The culture of Klops and Malay Choirs is such a competitive game at times that many players have spent their entire lives as rivals, with some even becoming “sworn enemies”.
You genuinely come into the game because you love it and you are attracted to it, but then end up playing an item solely to beat one or two players your entire career.
The indoctrination of you having to beat this one or that one to become the best has been coming on for a very long time, with no end in sight.
The teams convince you that you are talented enough to become the best and that you should dislike or hate your rival to be able to beat him.
I have seen over the years how family members or best friends come to hate one another just because of this sport.

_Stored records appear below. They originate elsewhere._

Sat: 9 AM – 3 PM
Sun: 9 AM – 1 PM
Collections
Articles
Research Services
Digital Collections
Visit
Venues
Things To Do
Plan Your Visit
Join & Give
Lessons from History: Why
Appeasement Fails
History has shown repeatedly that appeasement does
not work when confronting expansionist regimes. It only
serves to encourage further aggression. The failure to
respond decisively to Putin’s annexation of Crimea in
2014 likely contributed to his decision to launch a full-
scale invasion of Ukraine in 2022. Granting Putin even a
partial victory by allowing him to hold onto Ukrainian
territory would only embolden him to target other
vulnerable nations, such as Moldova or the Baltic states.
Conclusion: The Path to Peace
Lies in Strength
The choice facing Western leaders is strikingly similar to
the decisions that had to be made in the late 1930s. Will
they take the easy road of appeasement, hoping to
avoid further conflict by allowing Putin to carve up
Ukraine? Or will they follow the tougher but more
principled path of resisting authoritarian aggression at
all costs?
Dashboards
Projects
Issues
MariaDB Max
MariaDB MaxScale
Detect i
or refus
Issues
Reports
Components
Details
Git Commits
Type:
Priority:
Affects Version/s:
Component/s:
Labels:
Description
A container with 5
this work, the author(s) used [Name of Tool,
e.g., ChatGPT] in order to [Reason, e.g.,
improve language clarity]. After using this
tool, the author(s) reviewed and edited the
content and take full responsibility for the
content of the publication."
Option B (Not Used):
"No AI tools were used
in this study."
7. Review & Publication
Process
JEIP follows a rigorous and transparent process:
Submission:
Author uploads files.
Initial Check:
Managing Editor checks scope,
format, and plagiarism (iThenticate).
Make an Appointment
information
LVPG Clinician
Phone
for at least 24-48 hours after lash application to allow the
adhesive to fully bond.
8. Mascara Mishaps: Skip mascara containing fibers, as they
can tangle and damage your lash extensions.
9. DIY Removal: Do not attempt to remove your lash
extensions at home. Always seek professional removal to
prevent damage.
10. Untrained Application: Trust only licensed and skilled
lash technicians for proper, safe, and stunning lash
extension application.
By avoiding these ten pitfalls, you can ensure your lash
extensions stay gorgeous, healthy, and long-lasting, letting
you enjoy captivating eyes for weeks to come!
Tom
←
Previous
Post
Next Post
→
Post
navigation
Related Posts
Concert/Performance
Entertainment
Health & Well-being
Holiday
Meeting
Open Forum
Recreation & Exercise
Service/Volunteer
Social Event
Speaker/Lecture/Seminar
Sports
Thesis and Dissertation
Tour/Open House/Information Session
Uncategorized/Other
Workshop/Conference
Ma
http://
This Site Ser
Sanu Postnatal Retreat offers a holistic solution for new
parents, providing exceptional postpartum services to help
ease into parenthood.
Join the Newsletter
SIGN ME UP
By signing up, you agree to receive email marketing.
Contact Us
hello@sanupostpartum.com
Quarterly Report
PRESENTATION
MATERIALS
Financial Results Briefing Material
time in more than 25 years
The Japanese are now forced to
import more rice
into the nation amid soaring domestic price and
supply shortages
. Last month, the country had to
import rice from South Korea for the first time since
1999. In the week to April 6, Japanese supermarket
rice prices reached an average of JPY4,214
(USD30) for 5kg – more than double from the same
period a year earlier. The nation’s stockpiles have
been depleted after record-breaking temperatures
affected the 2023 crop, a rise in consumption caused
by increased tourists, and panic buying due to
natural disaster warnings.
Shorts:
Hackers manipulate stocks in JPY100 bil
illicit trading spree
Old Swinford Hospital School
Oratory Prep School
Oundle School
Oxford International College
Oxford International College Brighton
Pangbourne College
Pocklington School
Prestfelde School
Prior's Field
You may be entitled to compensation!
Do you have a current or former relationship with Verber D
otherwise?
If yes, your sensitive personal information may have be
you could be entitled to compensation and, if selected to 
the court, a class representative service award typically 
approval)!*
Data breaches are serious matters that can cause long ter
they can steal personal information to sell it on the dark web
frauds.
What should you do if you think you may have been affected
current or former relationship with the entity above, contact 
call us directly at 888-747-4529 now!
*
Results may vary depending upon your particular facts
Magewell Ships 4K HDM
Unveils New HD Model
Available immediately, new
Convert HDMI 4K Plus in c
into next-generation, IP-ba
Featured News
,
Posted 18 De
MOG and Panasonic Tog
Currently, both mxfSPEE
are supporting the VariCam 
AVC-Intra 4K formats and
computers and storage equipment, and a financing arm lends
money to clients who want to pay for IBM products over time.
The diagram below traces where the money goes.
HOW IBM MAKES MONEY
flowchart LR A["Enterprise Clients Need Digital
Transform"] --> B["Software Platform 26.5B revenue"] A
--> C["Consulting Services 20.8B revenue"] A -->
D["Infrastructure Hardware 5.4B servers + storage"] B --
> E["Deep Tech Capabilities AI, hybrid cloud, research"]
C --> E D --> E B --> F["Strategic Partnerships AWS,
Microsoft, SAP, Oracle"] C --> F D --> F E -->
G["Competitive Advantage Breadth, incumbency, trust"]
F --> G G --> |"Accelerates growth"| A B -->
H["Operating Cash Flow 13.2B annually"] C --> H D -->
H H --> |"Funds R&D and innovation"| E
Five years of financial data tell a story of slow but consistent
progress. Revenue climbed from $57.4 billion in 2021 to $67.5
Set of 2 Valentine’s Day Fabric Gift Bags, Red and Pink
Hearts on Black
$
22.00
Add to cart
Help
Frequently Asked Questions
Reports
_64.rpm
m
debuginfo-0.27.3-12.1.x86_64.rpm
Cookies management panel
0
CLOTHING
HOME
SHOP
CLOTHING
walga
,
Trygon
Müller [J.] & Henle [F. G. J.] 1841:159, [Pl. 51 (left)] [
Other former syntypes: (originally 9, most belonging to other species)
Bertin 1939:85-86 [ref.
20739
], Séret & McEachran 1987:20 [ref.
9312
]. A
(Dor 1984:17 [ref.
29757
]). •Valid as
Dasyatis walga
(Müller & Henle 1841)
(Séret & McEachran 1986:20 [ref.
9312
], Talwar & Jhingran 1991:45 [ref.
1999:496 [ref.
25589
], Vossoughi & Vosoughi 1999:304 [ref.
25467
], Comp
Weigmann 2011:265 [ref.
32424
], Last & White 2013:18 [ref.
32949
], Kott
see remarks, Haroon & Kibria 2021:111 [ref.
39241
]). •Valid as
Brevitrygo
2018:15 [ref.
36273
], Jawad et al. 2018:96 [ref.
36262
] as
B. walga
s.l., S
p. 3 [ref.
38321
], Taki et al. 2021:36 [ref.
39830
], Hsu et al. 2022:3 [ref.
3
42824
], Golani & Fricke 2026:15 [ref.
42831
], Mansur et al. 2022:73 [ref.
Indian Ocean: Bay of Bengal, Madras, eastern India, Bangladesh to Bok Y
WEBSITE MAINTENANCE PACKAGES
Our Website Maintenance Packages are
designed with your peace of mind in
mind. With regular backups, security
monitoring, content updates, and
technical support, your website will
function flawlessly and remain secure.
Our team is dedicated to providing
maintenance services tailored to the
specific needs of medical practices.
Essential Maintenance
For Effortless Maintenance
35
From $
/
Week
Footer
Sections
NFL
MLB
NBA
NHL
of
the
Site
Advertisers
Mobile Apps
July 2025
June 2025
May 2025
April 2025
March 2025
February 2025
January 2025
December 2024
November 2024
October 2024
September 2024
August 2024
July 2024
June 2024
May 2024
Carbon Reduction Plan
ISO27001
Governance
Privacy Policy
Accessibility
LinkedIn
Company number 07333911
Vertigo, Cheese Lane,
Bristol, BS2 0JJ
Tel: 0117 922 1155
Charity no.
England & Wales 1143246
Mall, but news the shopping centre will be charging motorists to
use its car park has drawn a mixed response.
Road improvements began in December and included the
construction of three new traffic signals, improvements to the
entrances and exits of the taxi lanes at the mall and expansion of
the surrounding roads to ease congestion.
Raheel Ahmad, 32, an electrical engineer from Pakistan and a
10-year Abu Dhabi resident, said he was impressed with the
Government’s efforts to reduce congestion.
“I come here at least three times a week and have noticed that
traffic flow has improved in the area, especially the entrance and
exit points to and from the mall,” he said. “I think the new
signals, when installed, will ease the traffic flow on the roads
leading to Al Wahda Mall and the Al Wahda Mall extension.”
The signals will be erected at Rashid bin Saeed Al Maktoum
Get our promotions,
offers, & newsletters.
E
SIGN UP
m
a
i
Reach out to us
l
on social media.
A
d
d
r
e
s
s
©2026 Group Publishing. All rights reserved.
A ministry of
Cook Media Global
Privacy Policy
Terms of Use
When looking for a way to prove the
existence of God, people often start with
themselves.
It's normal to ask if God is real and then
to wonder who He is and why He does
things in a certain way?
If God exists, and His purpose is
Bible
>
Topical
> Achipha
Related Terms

En moenie praat van as jy die team los om vir ’* ander een te gaan sing nie!
Dan is dit eers gielaaf (controversy) and some even want to physically hurt you!
This is a serious sport and people invest their lives into what they see as their legacy, so in one sense I understand their desperation to win.
I had a rivalry myself with a few people.
My last and longest one was with a guy called Tauriq ‘Tolla’ Blignaut.
People told him I had an ego and that I’m a brekgat and that I don’t like him.
So for all those years I never spoke to him, I just walked past him and here we are talking about more than 10 years.
Imagine walking past someone for a decade, not taking their hand or even saying something good about their item.
Both of us did the moppie and we were both good albeit in different ways.
Tauriq took moppies to another level by adding props and lots of showmanship while I believed in the more traditional approach.
In truth, we were both adding value to the carnival and bringing great excitement to the item.
There were about five years where we both only watched each other’s items because we knew nobody could create better moppies.
Yes, they could beat us perhaps, but not create new, fresh and exciting moppies like we did.
Imagine focusing on one person for over 10 years because of a rivalry created by others.
People used to say to me, "My broer, Tolla kom vir jou die jaar, daai man is op ’n anner level."
Blignaut recently told me he was fed the same lies about me.
We have now realised it was a false rivalry, created by others and that we could compete and be civil to each other and even became friends.
It is sad in a way because the same people who make up these stories are actually good people, but who think that negative rivalry is the only way to bring out the best in their artists.
I am telling this story to demonstrate how petty people in this game can be.
These days Tauriq and I see each other almost every day and he’s even offered to be my son’s godfather.
We have managed to see each other’s true character and not the fictitious ones created by people in the fraternity.
So much so that we are now working together on projects outside the minstrels.
One of our projects is a tribute show to the moppie kings of Cape Town, coming out in October.
With that said, I want to advise the youth: don’t allow this sport of klops to break valuable friendships and family ties.
Play the sport solely for the love of the game.